Have you been encountering such misconceptions? Are the other misperceptions you're runing into? How are you responding? How would you respond. Let's compare notes.


  1. I have never heard of these perceptions about eco-anxiety and ecotherapy...but as I am in the process of starting an "organic counseling" practice in Tucson, I am very appreciative--if also saddened and alarmed--to become aware of them. Hmmm...sounds like a classic case of "projection" to me. They can't imagine any other motive for the work we're doing.
    By the way, my practice will be based on a sliding scale donation request basis, and no one will be turned away for lack of funds. Yes, I'm all about exploitation. Sigh.

    Hopefully, the outreach approach I have been developing may assuage any suspicions of exploitation. For instance,

    "It is wonderful and healthy to 'green' your home, workplace, and lifestyle. Now--complete the process by 'greening' your state of mind, too."

    We'll see how this flies. :-)

    I hope to personally reflect the ability of the rest of nature to focus on attractions rather than let negatives deter them.

    Thanks, Sarah,
    Allison in Tucson

  2. I just discovered your site. This is wonderful and I thank you so much.

    Good to validate the emotions, and continue the process, and hear how others cope and thrive.

  3. Glad you found us, Richard. Thanks, Sarah

  4. Wishing you the best in your new counseing practice, Allison. Projection ... an excellent insight. If that is what's on someone's mind in their own life, they are likely to assume it is on the minds of others. Or they have been ripped off too often by a no-holds-barred consumer society that they have a cynical, paranoid
    and suspicious view of others' motives. In a commoditized industrial society each person's work is too often demeaned to the point of having no instrinsic personal value or meaning. Instead strictly about the income.

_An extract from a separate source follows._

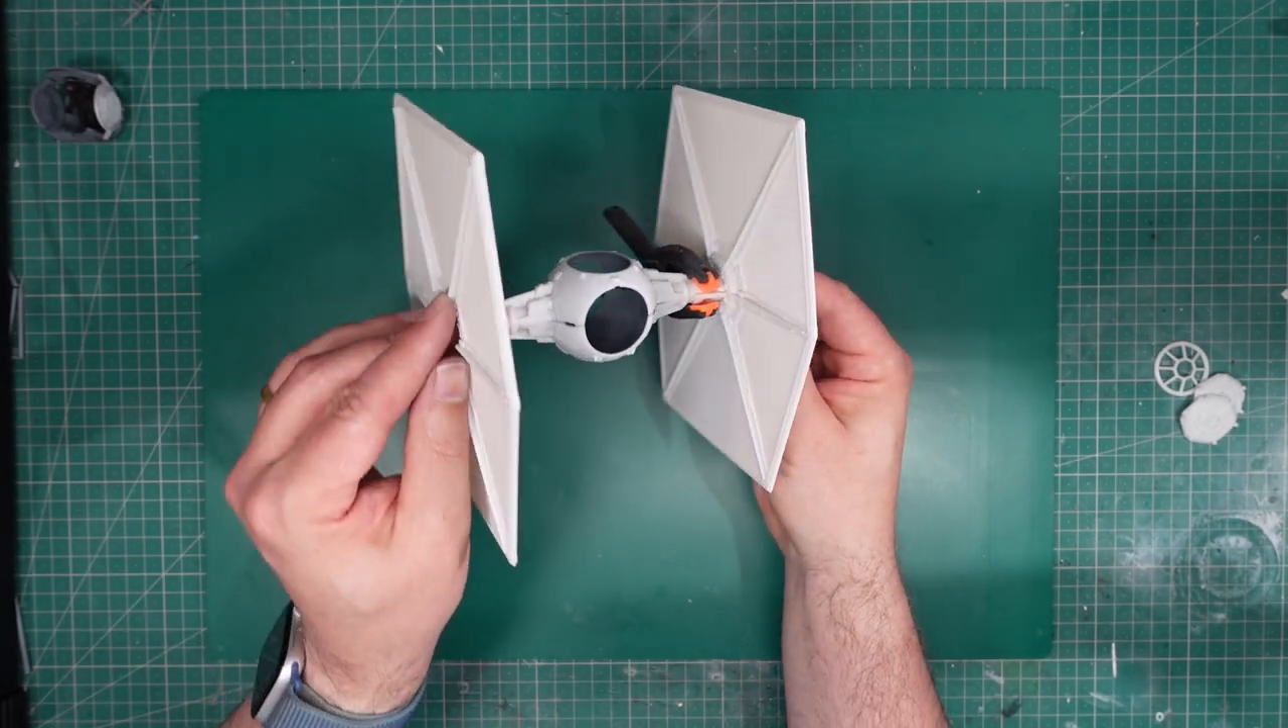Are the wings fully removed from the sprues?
Yes.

That sense of valuelessness is then easily projected onto others,the assumption being that others to are also doing what they do strictly for income and out to get as much as they can.
    Coming from a family of
    professionals who were working for the benefits to others that could come from their work, income was the reward for making a personal and social contribution through valuable work. It has only been in the past 10 years or so that I've noticed how how even professions like medicine, law, education, and I guess in the minds of some, mental health careers, have suffered from this disconnection from the value of their work. This is a huge mindset change that will need to change if we are to respond to a challenged economy without increased hatred, violence and distrust. As Knustler says we must stop thinking of ourselves are consumers! We are citizens.